Question and Answer
"Why her?" Vaughn writes to Lauren. The S/V is implied.
Summary: Don't ask if you don't want the truth. Vaughn writes to Lauren.
This is unbetaed, which is always dangerous with me, and it’s this side of random. But I hope you enjoy anyway.
~*~*~
"Why her?"
That's what you asked me the night you left. Just two words, that's all you said to me that night when you packed your suitcases with clothes, books, and picture frames. You took all the pictures out of their frames and set them on top of the dresser, as if the images were too weighty for you to carry along. You packed with one hand and held a bottle of beer in the other. You never drink beer, but that night it seemed permanently attached to your hand. You packed and you drank as I sat in the chair beside our bed, silent. Maybe I should have said something, something to keep you from walking out upset. But I said nothing. There was nothing I could say. To be honest I didn't want you to stay, so what was the use in empty platitudes? You were silent as well. You were silent up until the moment I lifted your packed suitcase and moved to carry it out to the car. That's when you spoke those words. In case you were wondering, those words, those two tiny words, have been all I've thought about these last three weeks.
I know I don't owe you anything. Our marriage was a lie. I wouldn't even deem to call it a marriage, truth be told. I don't owe you an explanation and rationale tells me I don't owe you an apology, either. I owe you nothing except life in prison, and believe me, that part’s already taken care of. But as I sit here at my desk and watch you on the security screen, part of me says I do at the very least owe you an answer to your question.
I sit and watch you eat the meal the guards hand you. You wrinkle your nose at the food. Sure, it's unappetizing, but I’d suggest you get used to it. In case you were wondering, Irina Derevko was a much more interesting inmate than you are. But back to the matter at hand.
Why her? Let's make the question a little clearer. Why is Sydney the love of my life? Why did I nearly kill myself after losing her? Why did I imagine her at the altar instead of you on our wedding day? Why was I never fully able to look you in the eyes when I said "I love you"? Are those the questions you're asking?

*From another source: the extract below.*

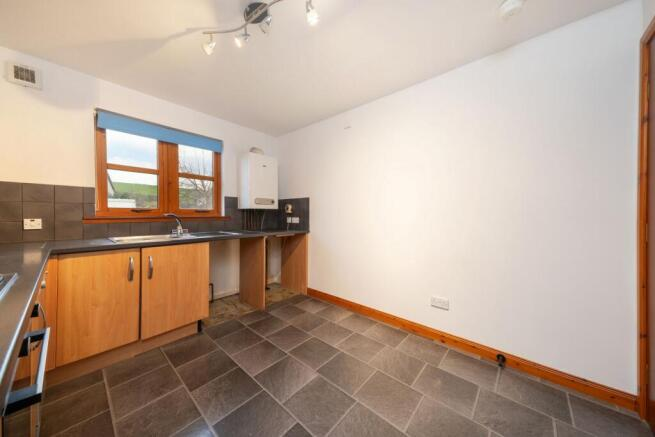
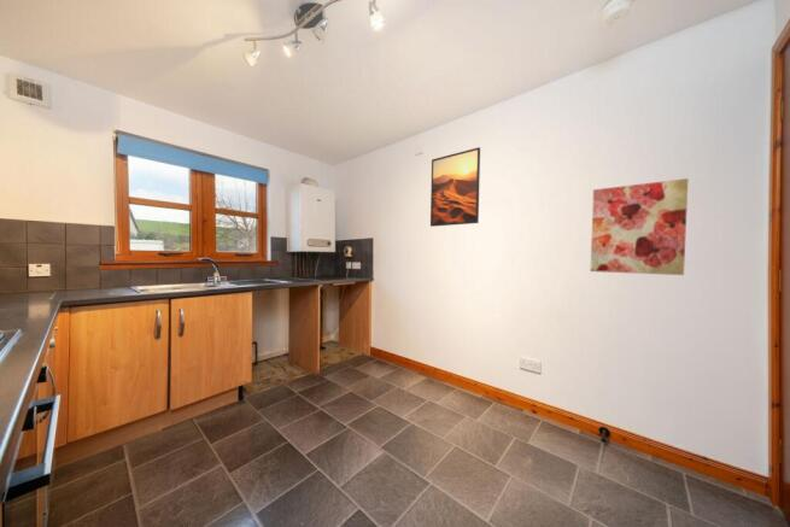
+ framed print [429,146,481,228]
+ wall art [590,177,690,276]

I've spent five years asking myself very similar questions. Why Sydney? Why did my watch, along with my heart, stop the day she walked into my life? Why did it have to be the one woman I couldn't have? Why couldn't it have been Alice? Or you, for that matter? Five years and I still don't have any definitive answers. I have pieces of reasons that I’ve tried to puzzle together into a response, so that fifty years from now, when someone asks the inevitable question—how did you first fall in love with Sydney?—I can give them facts, figures, reasons. But I have nothing of the sort.
I'll tell you what I do know.
I know that I’d do nearly anything to elicit a smile on her face. Have you seen her smile? I mean a real, full blown grin. It starts from her eyes, which crinkle up slightly at the outside corners, then it spreads to those lips, which spread widely, showing her teeth. Dimples emerge on her cheeks and her face just alights with happiness and you know, in that moment, that you're seeing something extraordinary. You know that you want to see that smile every day for the rest of your life.

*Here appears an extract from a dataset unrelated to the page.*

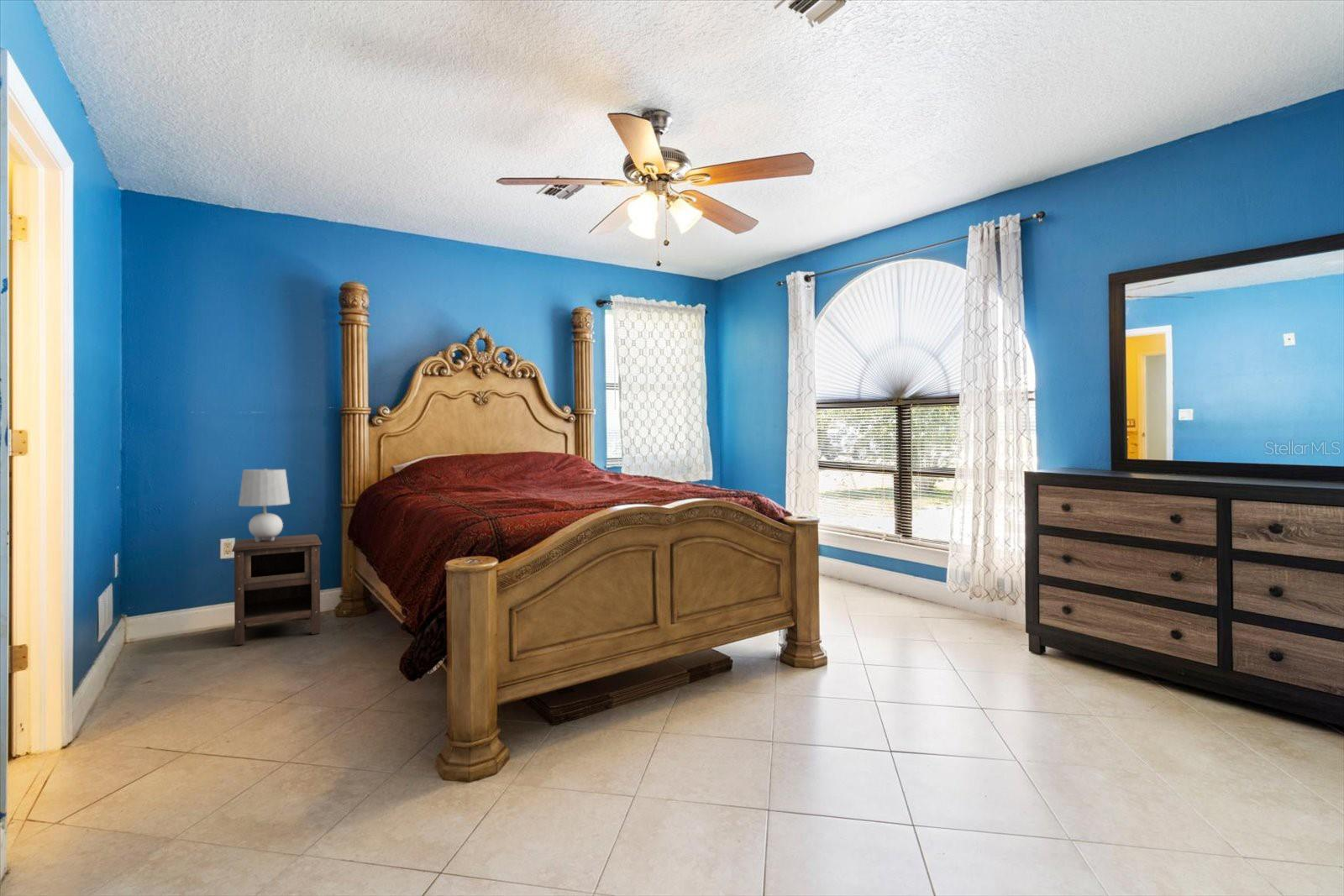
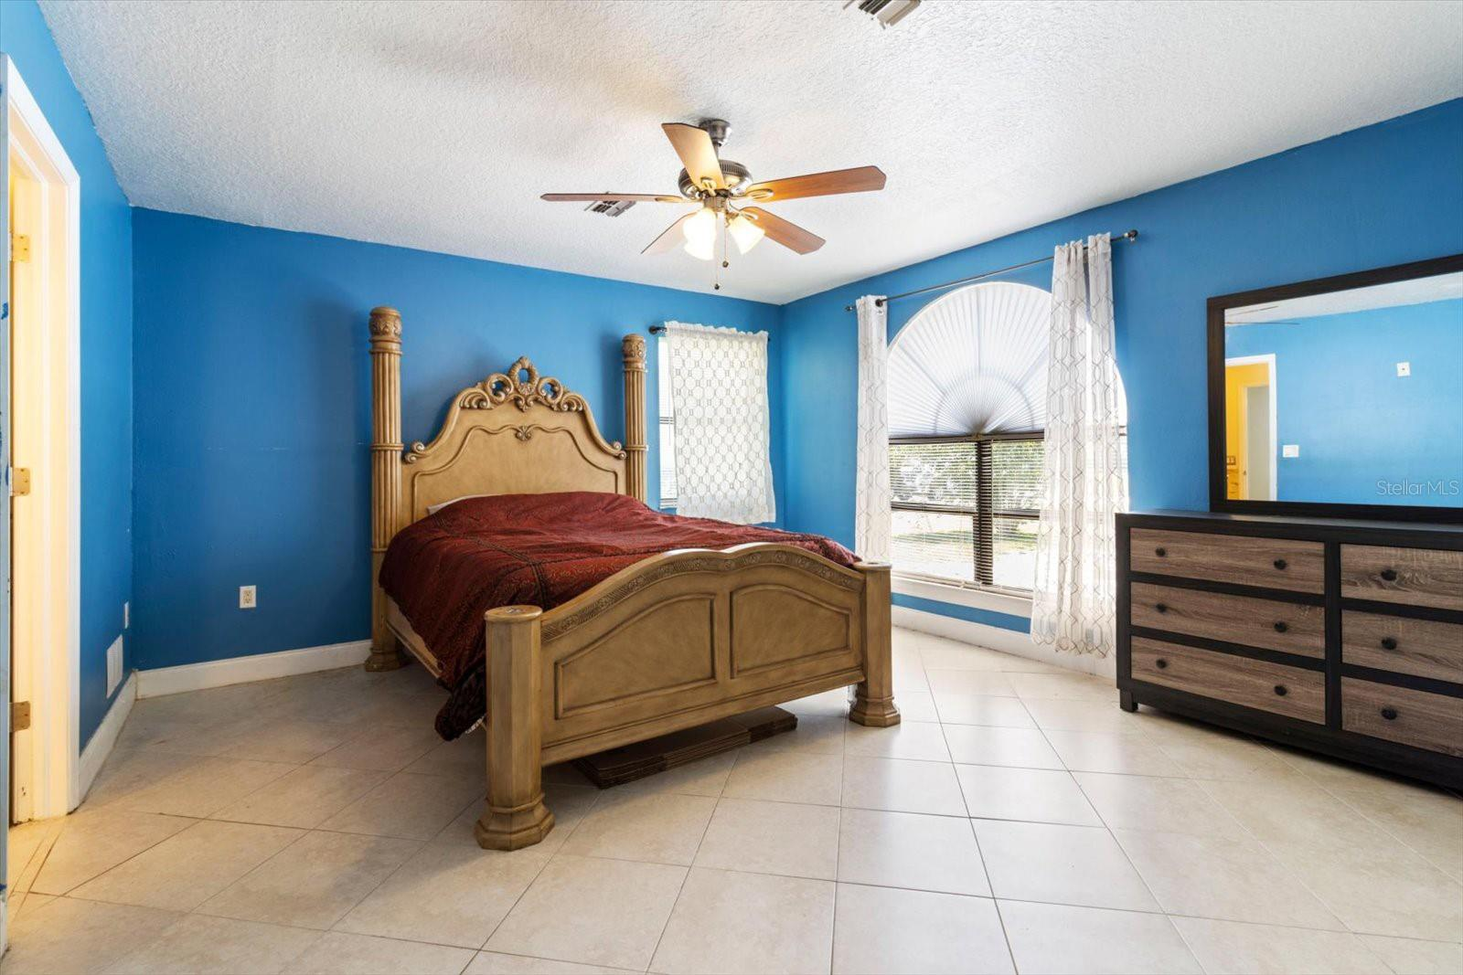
- table lamp [238,469,291,542]
- nightstand [231,533,323,646]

I know that even though I'm by nature a quiet person, she makes me want to be open and honest. When I'm with her I just want to talk about anything and nothing—my dad, her dad, work, hockey, the universe. Yes, the universe. Maybe that’s a large enough topic to cover in all the time I want to spend with her, simply talking.
I know that for whatever reason, she feels the same way about me. I see it when she looks at me, that love, that devotion. I see it time and again when she risks everything, even her own life, to save mine. I see it when she comforts me on the anniversary of my dad’s death. She sympathized with me, lightly touched my arm, asked me how I was. You didn't even remember the day. Speaks volumes, darling.

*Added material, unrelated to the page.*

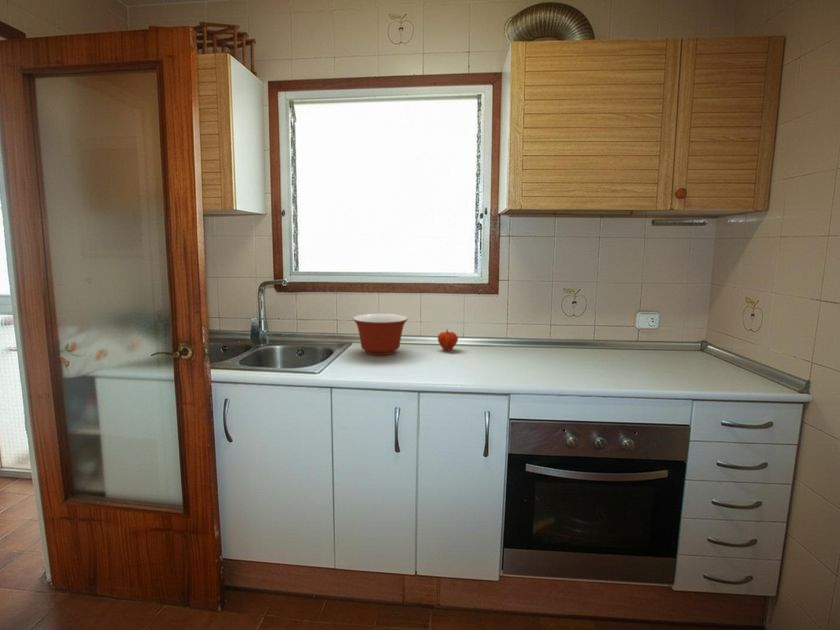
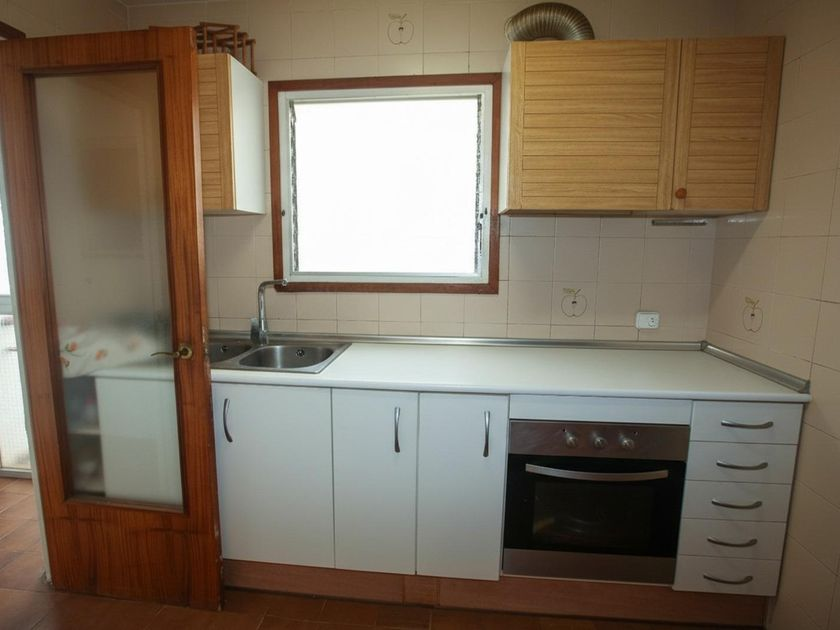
- mixing bowl [352,313,409,356]
- fruit [437,328,459,352]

Do you realize how rare it is to find that? That one person that makes you want to be more, do more, but also makes you realize that the person you are isn't so bad after all. It happens one out of a million tries. I guess that’s the best I can explain it. She walked in to the CIA that day and something in me just snapped. Decided yep, this is it.
So why her? Because she's that one in a million. And you, well, you just don't seem quite so significant out of the 999,999 left. My apologies.